On the other hand, some Christians aggressively believe in a theocratic ideal. Christ rules a “Christian nation”. This has been promoted by many Christians. It certainly removes the issue of compartmentalization of faith. However, it seems to seek more of an Islamic ideal for the relationship between faith and governance than a Christian ideal. This ideal has problems when Christianity is the minority faith (as it is in Islamic, Hindu, or Buddhist dominant countries). Even in countries such as the United States or Philippines where Christianity is dominant, there can be communities where other religions are dominant, such as Mormonism, Islam, or Secularism. It is easy to love the power of being the dominant religion in a community. But is one willing to accept the active or passive persecution associated with being a minority faith? Many Christians in the US want to see public prayer restored to schools, but are they willing to accept public prayers in schools where the prayers are directed to the local dominant deity (such as the Mormon Elohim or the Islamic Allah)?

Why is this important? In missions, people come from one government system into another government system. When Christ is brought over, so are attitudes about government (for good or for ill). If a missionary comes from a democratic system, should one assume that Christ loves democracy and wants to change all governments to democracy?  On the other hand, is Christ only interested in spiritual change? Does He lack concern about social injustices and corruption that are allowed (or even encouraged) by the local government. Should missionaries be active in governmental change, or just be quiet and happy as a “guest” of the host country?

How should churches relate to government. Can they love their country while opposing their nation? Should they risk losing registration or tax benefits by challenging the government?

Dietrich Bonhoeffer spent his entire adult life mulling over this question. His denomination attached itself, for the most part, to the local governance of Nazi Germany.
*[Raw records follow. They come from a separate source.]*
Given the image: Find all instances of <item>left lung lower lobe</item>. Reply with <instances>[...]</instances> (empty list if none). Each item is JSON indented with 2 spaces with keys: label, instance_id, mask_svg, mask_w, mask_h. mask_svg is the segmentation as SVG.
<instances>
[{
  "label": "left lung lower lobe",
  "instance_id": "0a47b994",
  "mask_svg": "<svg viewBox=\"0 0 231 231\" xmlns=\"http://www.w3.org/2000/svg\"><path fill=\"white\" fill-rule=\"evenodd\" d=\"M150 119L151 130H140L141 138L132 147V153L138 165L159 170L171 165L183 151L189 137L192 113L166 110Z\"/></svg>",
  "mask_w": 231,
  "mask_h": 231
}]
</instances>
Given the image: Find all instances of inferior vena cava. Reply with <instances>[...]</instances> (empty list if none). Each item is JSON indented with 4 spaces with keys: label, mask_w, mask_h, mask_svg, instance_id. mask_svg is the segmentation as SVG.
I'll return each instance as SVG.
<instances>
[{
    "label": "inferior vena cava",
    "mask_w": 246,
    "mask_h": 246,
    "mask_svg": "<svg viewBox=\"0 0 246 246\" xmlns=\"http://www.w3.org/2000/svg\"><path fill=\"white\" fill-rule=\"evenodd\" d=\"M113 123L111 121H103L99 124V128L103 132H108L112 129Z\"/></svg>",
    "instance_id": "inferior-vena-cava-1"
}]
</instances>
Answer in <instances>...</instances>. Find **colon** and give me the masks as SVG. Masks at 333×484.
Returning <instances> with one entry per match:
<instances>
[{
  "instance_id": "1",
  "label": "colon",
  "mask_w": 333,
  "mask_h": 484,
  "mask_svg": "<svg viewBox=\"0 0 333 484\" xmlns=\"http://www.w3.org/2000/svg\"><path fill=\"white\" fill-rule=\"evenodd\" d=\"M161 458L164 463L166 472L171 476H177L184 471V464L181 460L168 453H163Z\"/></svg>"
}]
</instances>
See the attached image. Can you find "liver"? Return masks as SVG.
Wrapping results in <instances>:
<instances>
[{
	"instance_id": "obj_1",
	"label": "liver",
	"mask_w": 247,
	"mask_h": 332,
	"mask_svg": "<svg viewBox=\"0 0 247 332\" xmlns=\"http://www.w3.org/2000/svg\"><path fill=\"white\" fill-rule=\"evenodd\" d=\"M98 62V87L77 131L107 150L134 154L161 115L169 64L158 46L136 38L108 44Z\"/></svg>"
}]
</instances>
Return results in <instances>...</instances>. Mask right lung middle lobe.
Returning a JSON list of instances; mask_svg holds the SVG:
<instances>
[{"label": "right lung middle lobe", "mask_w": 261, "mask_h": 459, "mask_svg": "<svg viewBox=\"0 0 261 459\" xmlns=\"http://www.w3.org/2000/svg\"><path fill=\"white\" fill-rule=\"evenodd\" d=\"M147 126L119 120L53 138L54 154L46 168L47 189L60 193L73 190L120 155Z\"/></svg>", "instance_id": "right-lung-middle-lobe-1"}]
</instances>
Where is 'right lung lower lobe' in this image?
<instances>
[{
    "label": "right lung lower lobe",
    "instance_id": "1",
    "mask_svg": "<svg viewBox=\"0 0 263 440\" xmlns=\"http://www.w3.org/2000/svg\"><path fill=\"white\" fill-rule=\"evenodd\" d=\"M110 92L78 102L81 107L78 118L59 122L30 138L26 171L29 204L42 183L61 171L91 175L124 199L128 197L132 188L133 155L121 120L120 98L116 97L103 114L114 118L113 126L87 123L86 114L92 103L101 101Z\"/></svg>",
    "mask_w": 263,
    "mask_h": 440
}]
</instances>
Shouldn’t their allegiance to Christ take preeminance over their allegiance to Hitler?  But if so, how should they have demonstrated that?  American churches often closely link faith and patriotism.  Are their problems with that? Here in the Philippines, there is a fairly low wall of separation between church and state. Many evangelicals here assume that by voting evangelical Christians into political office that government will improve. But would improvement be the result? And what is the real agenda… is it seeking to improve government or to take the power away from other religious groups for themselves?

This is a rambling post. But this is something we as Christians, and ambassadors to the world must think about. What is the relationship between Christ and Government, and how should that affect what we do as individuals and as people of God?